Arriving in England in February, they were stationed at Chatham to recruit and retrain. The regiment sailed to Cork in September, and after a brief period in Ireland was deemed to have attained "so perfect a state of discipline and efficiency" that it was considered fit for overseas service once more, and despatched to Barbados. It was sent to St.
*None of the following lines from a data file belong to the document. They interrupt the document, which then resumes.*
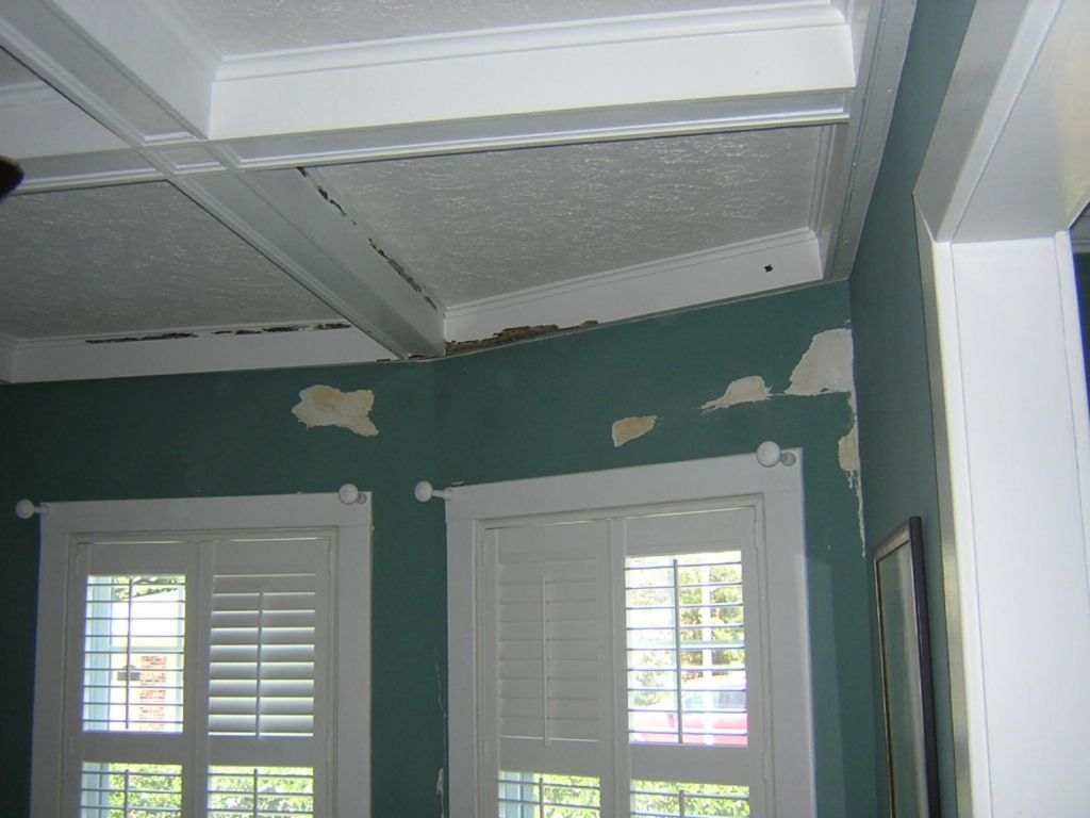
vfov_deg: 39.7
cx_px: 545
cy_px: 409
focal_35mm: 36
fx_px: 1134
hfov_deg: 51.4
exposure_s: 1/60.1
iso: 100
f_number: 2.6
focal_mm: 4.7
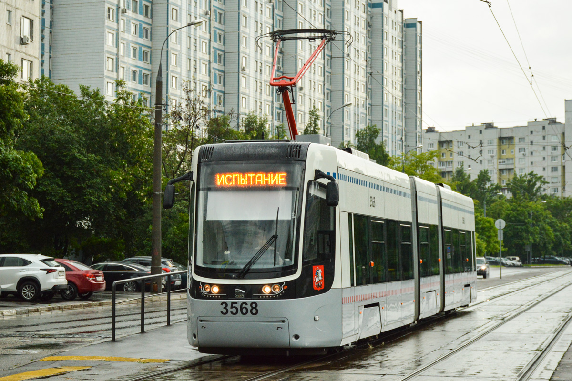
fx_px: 1239
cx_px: 286
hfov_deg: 26.0
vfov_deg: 17.5
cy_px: 190
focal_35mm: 78
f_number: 6.3
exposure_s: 1/400
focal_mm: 52
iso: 800
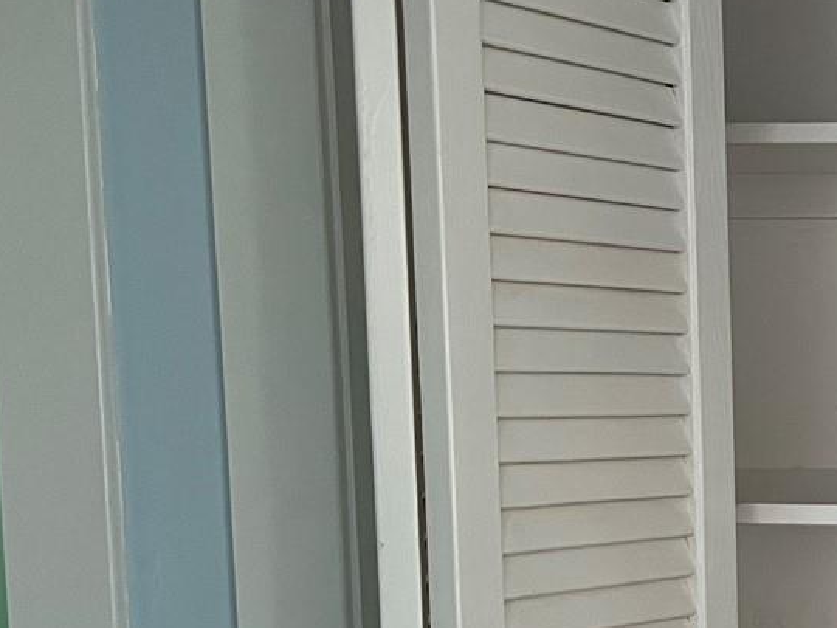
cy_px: 588
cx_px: 1158
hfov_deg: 22.1
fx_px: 1862
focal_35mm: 77
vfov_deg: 18.8
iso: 200
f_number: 1.6
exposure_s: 1/60
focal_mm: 5.1
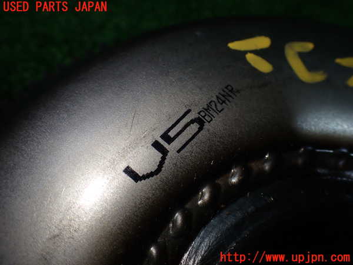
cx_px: 176
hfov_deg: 60.0
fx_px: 306
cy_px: 132
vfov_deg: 46.8
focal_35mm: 30
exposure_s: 1/160
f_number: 2.3
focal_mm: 5.4
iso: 100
Domingo, and remained there through 1797. On the death of General Walsh, the colonelcy had passed to Major-General Samuel Hulse on 7 March 1795; he did not retain it long, and it was conferred on Major-General Chapple Norton on 24 January 1797. After a period stationed in Jamaica, the regiment returned to England at the end of 1798, again to recruit and rebuild its strength.
In 1799 the regiment was part of the force sent to the Netherlands in the ill-fated Helder Campaign, arriving in Holland in September in time for the Battle of Schoorl-Oudkarspel on the 19th, where it suffered sixty-three officers and men killed or wounded, plus another fifty-nine missing. It fought at Bergen and Egmont-op-Zee on 2 October, before withdrawing from the Netherlands on 18 November.
During 1800 the regiment was stationed in Ireland, and increased its establishment by a further two companies of a hundred men each. The new recruits, since returning from the West Indies in 1799, had been enlisted for service only within Europe; on hearing the announcement of the major victories in the Egyptian campaign in 1801, they promptly offered their services for general service throughout the world. This offer was, however, quickly followed by the Peace of Amiens in 1802, and the regiment remained in Ireland.